PROBLEM REQUIREMENTS: Gather the lines below that include the string "Table", copying each in full.

PROVIDED RECORDS:
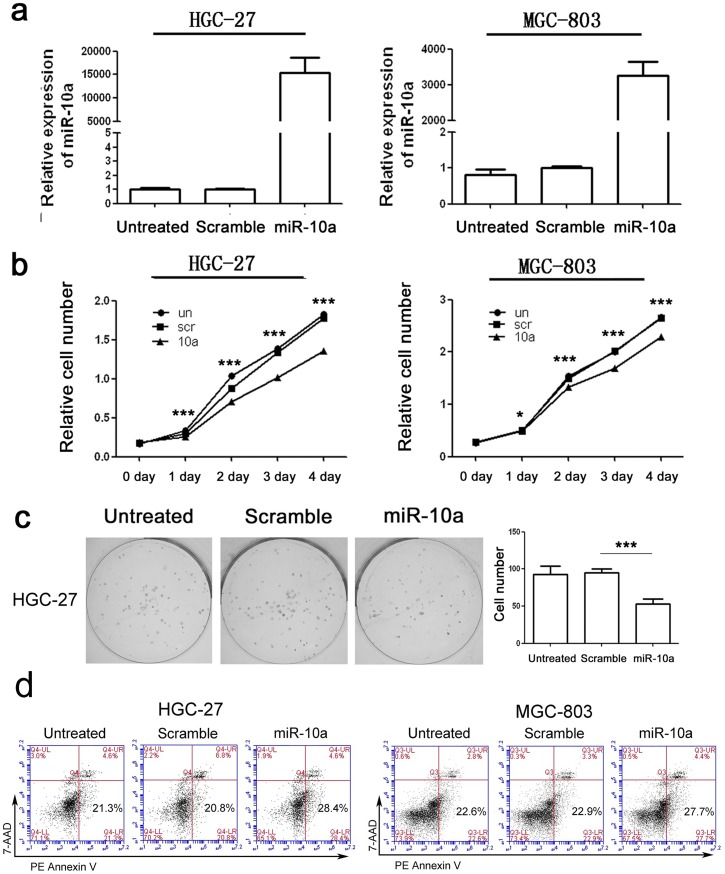
miR-10a inhibits cell proliferation in vitro.
a miR-10a expression in HGC-27 and MGC-803 cells transfected with 50 nmol/L scramble or miR-10a mimic for 48 h. b Growth assays by cck-8 at 0, 1, 2, 3, 4 days after mimic transfection. c Colony formation assay of untreated, scramble-transfected, and miR-10a-transfected HGC-27 cells. d MGC-803 and HGC-27 cells were stained with PE Annexin V and 7-AAD 72 h after treatment with miR-10a mimics or scramble. Early apoptotic cells are shown in the bottom right quadrant. All data are presented as the means ± SD. *, P<0.05; **, P<0.01, ***, P<0.001.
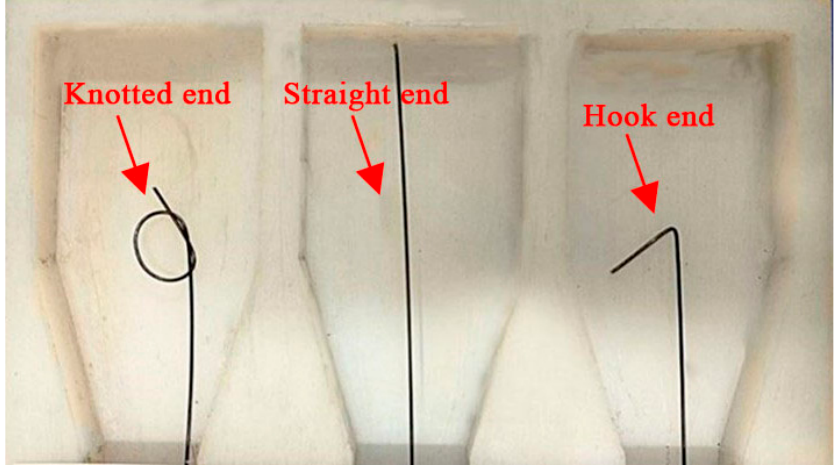
Figure 6. SMA fiber end shapes.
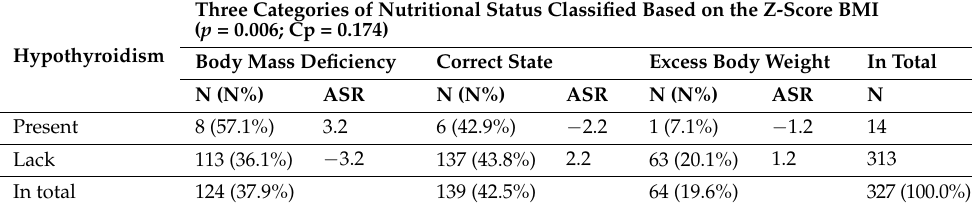
Table 16. Relationship between three categories of nutritional status and accompanying recogni- tion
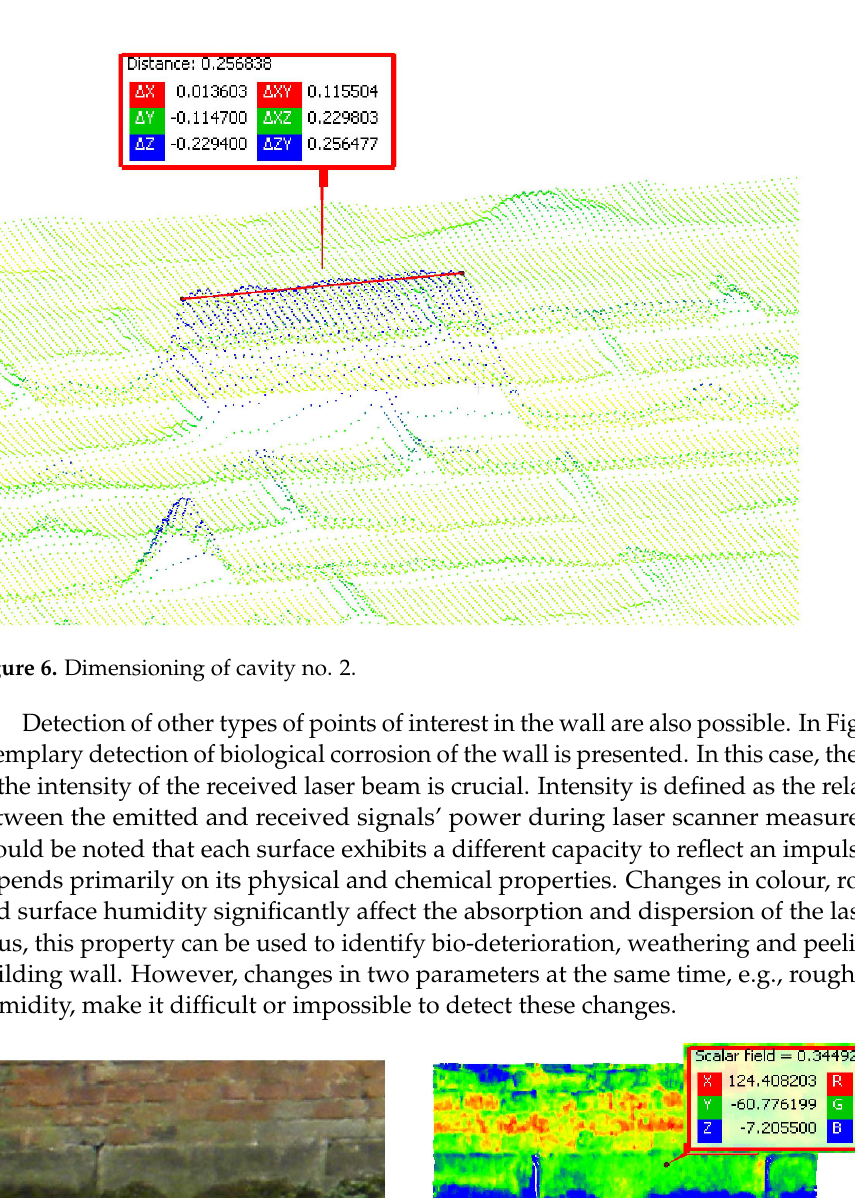
Figure 5. Detection of cavities (missing bricks) in the wall.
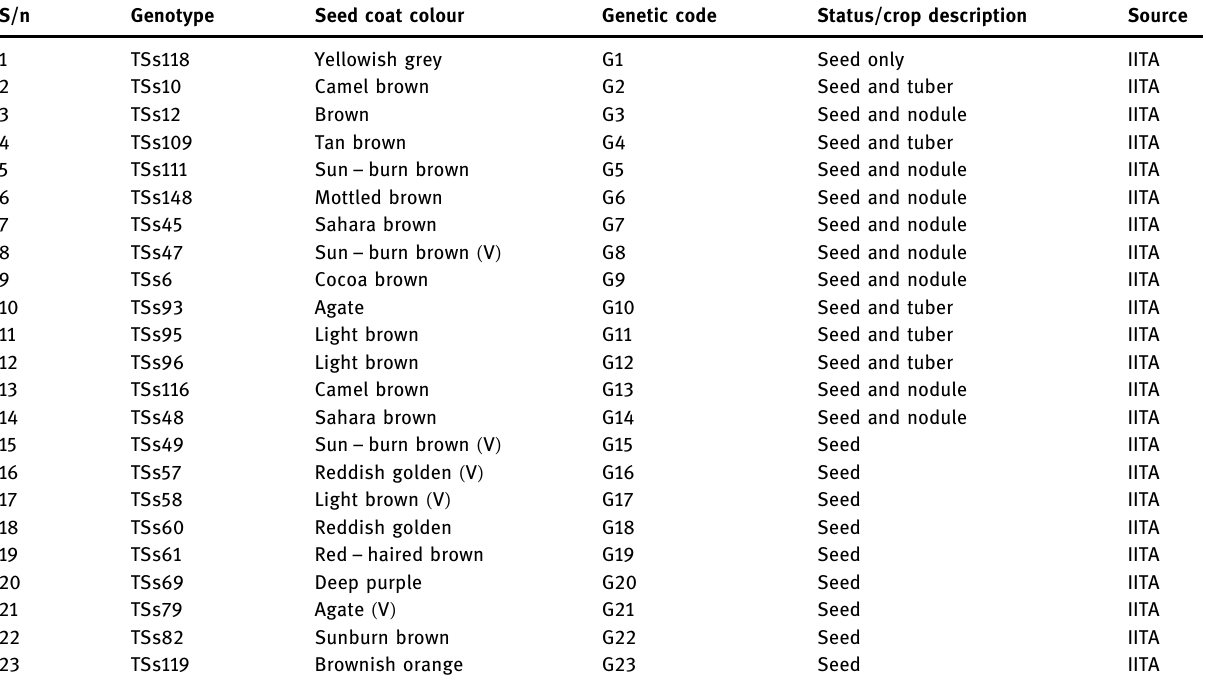
Table 2: Description of the AYB genotypes as sourced in 2010 S/n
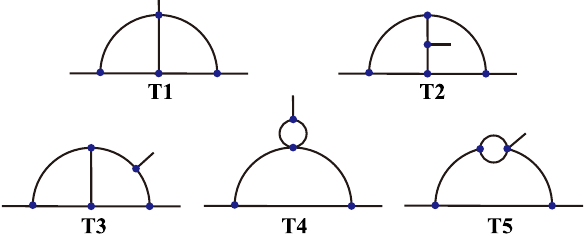
Fig. 2 Finite two-loop 1PI topologies with three- and four-point ver- tices and three external legs, which are all associated with the two-loop realizations of the operator L 4 [89]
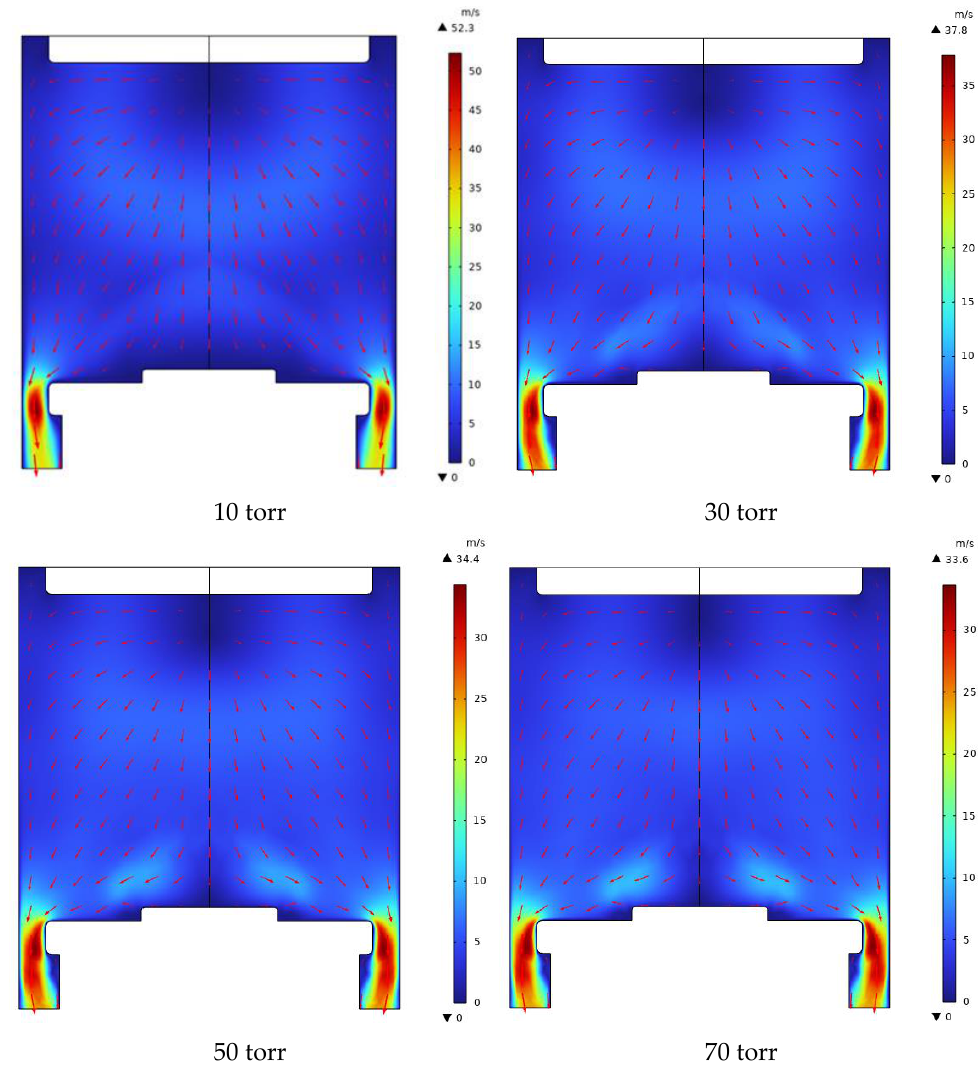
Figure 9. Contour plots of velocity distribution in the deposition chamber (m/s).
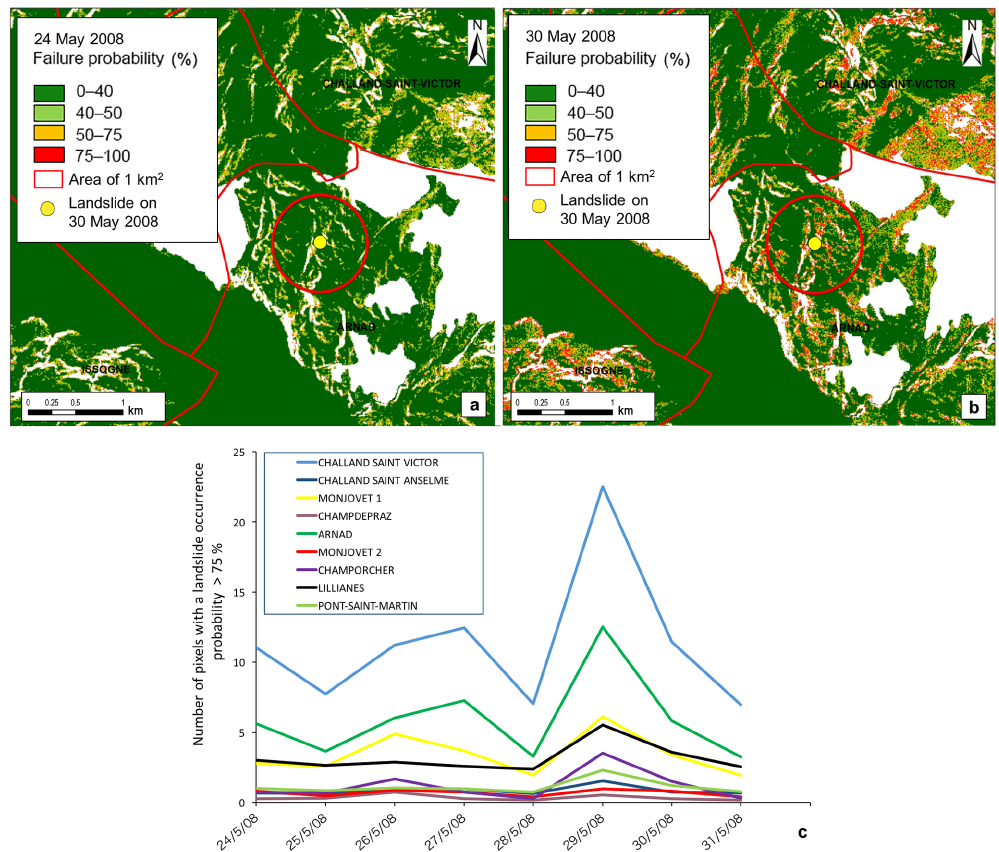
Figure 11. An example of a landslide event that occurred in the Arnad municipality compared to a landslide occurrence probability map, (a) before and (b) after a rainfall event. (c) The number of pixels above 75% failure probability calculated by the model for all the landslides triggered during the event in the study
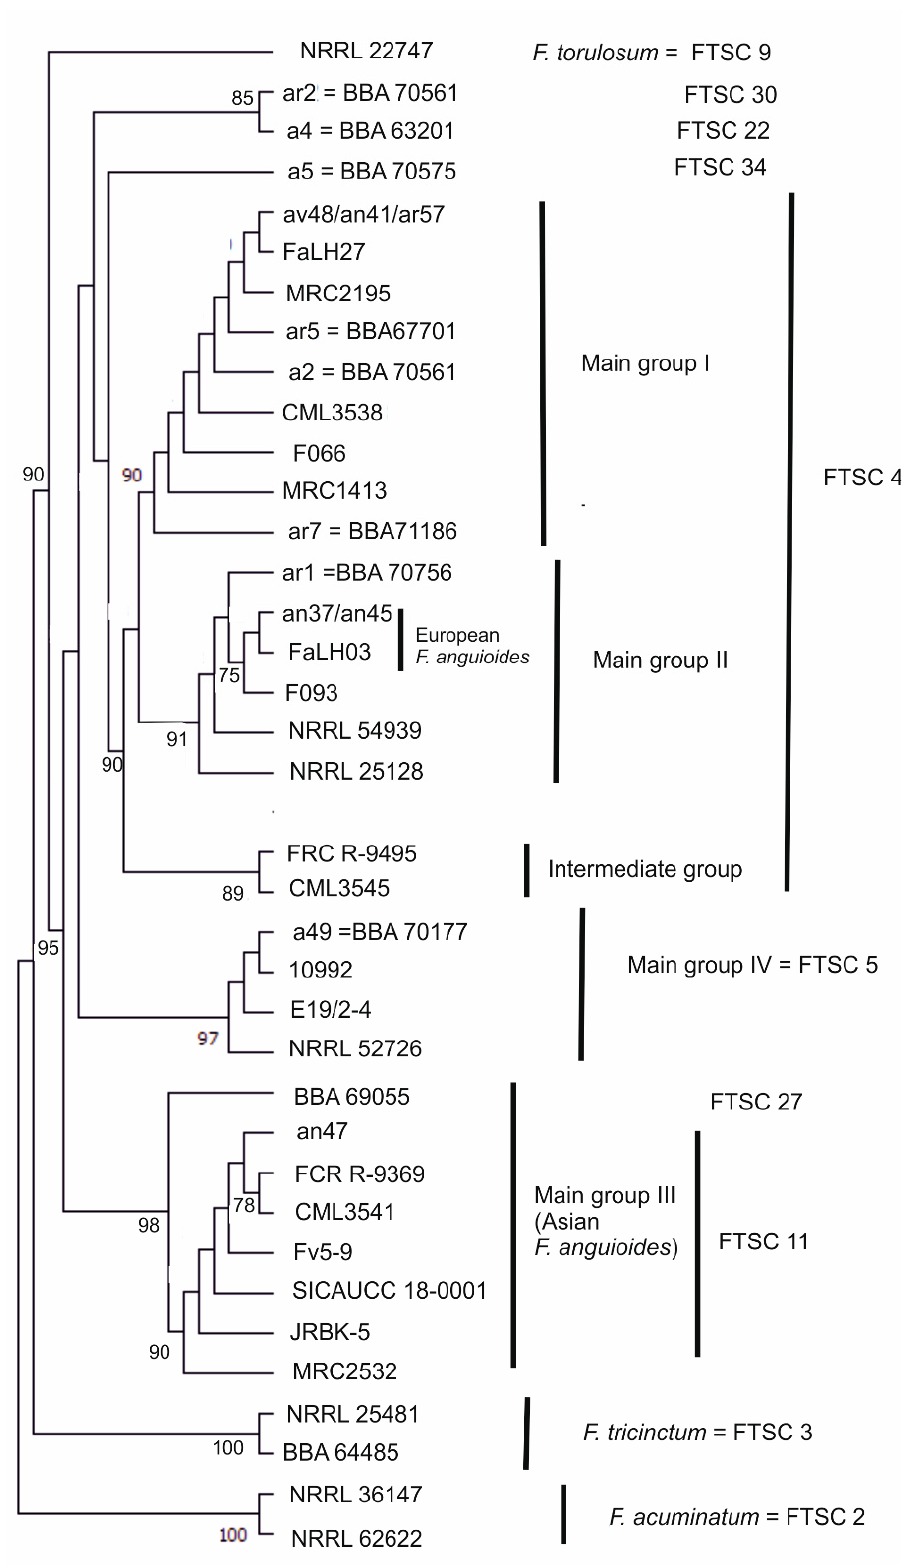
Figure 1. Maximum-parsimony consensus tree of translation elongation factor 1-alpha ( TEF1 ) se- quences. Bootstrap values are indicated above nodes based on 500 pseudoreplicates of the data. Only branches present in more than 50% of the trees are shown. Fusarium tricinctum and F. acuminatum strains are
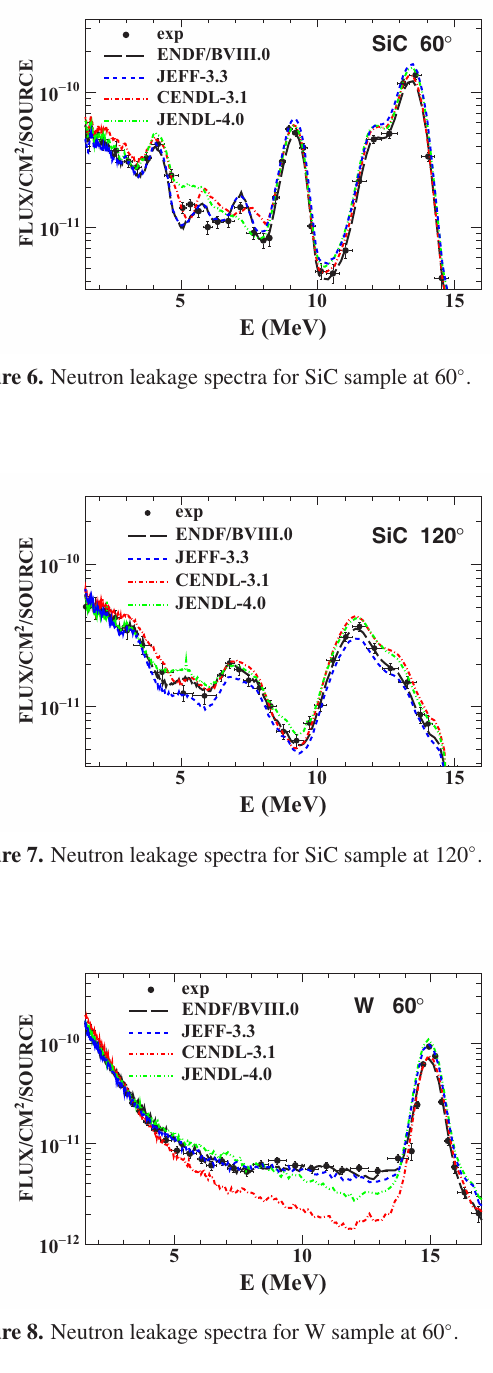
Figure 10. Neutron leakage spectra for U sample at 60 ◦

SOLVED PROBLEM:
Table 16. Relationship between three categories of nutritional status and accompanying recogni- tion
Table 2: Description of the AYB genotypes as sourced in 2010 S/n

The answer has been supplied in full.